**REQUIRED WORK:**
Put every line of text from the entries below into a Markdown table with two columns, Row and Line, giving each line a row number and skipping blank lines. Leave the pictures out of the answer.

**PROVIDED MATERIAL:**
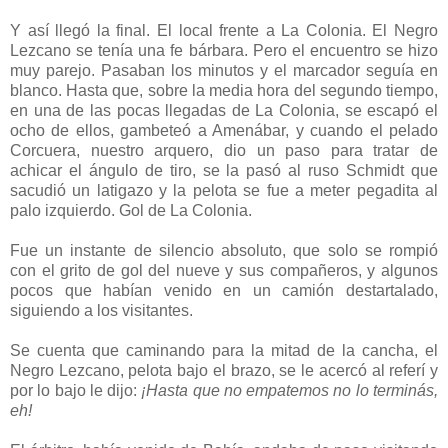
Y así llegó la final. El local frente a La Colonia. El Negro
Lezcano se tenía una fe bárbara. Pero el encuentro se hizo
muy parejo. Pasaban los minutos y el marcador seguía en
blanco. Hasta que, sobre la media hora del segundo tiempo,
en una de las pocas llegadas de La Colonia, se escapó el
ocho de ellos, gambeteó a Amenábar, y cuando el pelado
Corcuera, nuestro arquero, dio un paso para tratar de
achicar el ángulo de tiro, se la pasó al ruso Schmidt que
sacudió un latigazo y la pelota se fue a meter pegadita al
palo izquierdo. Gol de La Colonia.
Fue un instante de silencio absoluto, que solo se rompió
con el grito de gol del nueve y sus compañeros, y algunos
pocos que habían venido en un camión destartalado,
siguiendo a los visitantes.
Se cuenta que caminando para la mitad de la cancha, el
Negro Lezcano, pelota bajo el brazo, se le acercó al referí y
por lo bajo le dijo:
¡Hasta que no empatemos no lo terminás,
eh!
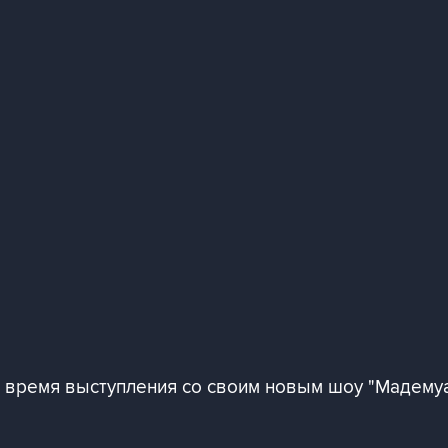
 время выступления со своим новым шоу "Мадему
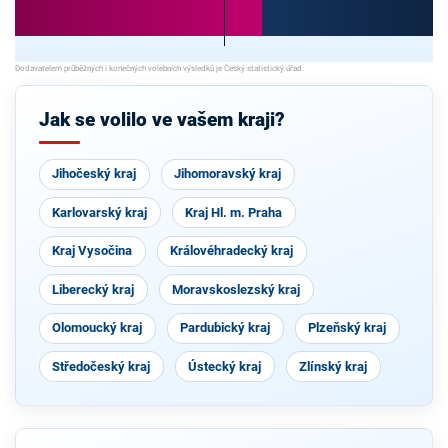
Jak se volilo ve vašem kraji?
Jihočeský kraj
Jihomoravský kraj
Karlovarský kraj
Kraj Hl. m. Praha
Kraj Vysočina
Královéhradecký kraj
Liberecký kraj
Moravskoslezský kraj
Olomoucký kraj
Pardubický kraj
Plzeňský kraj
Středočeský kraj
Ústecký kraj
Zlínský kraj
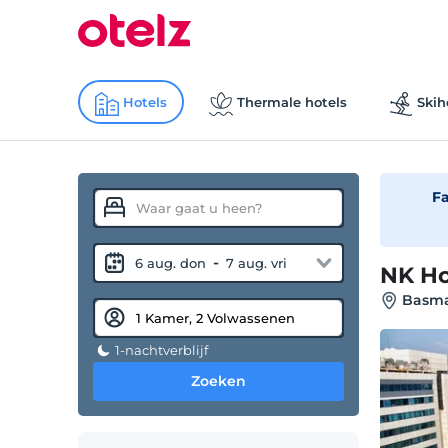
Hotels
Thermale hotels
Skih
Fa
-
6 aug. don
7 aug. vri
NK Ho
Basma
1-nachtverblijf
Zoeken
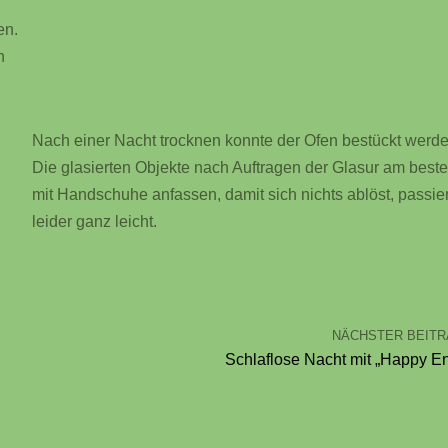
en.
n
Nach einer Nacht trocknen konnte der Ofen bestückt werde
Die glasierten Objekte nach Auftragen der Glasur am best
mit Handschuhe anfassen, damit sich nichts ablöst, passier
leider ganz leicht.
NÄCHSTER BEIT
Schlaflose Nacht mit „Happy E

**SOLUTION TO THE EXERCISE:**
| Row | Line |
|---|---|
| 1 | Y así llegó la final. El local frente a La Colonia. El Negro |
| 2 | Lezcano se tenía una fe bárbara. Pero el encuentro se hizo |
| 3 | muy parejo. Pasaban los minutos y el marcador seguía en |
| 4 | blanco. Hasta que, sobre la media hora del segundo tiempo, |
| 5 | en una de las pocas llegadas de La Colonia, se escapó el |
| 6 | ocho de ellos, gambeteó a Amenábar, y cuando el pelado |
| 7 | Corcuera, nuestro arquero, dio un paso para tratar de |
| 8 | achicar el ángulo de tiro, se la pasó al ruso Schmidt que |
| 9 | sacudió un latigazo y la pelota se fue a meter pegadita al |
| 10 | palo izquierdo. Gol de La Colonia. |
| 11 | Fue un instante de silencio absoluto, que solo se rompió |
| 12 | con el grito de gol del nueve y sus compañeros, y algunos |
| 13 | pocos que habían venido en un camión destartalado, |
| 14 | siguiendo a los visitantes. |
| 15 | Se cuenta que caminando para la mitad de la cancha, el |
| 16 | Negro Lezcano, pelota bajo el brazo, se le acercó al referí y |
| 17 | por lo bajo le dijo: |
| 18 | ¡Hasta que no empatemos no lo terminás, |
| 19 | eh! |
| 20 |  время выступления со своим новым шоу "Мадему |
| 21 | Jak se volilo ve vašem kraji? |
| 22 | Jihočeský kraj |
| 23 | Jihomoravský kraj |
| 24 | Karlovarský kraj |
| 25 | Kraj Hl. m. Praha |
| 26 | Kraj Vysočina |
| 27 | Královéhradecký kraj |
| 28 | Liberecký kraj |
| 29 | Moravskoslezský kraj |
| 30 | Olomoucký kraj |
| 31 | Pardubický kraj |
| 32 | Plzeňský kraj |
| 33 | Středočeský kraj |
| 34 | Ústecký kraj |
| 35 | Zlínský kraj |
| 36 | Hotels |
| 37 | Thermale hotels |
| 38 | Skih |
| 39 | Fa |
| 40 | - |
| 41 | 6 aug. don |
| 42 | 7 aug. vri |
| 43 | NK Ho |
| 44 | Basma |
| 45 | 1-nachtverblijf |
| 46 | Zoeken |
| 47 | en. |
| 48 | n |
| 49 | Nach einer Nacht trocknen konnte der Ofen bestückt werde |
| 50 | Die glasierten Objekte nach Auftragen der Glasur am best |
| 51 | mit Handschuhe anfassen, damit sich nichts ablöst, passier |
| 52 | leider ganz leicht. |
| 53 | NÄCHSTER BEIT |
| 54 | Schlaflose Nacht mit „Happy E |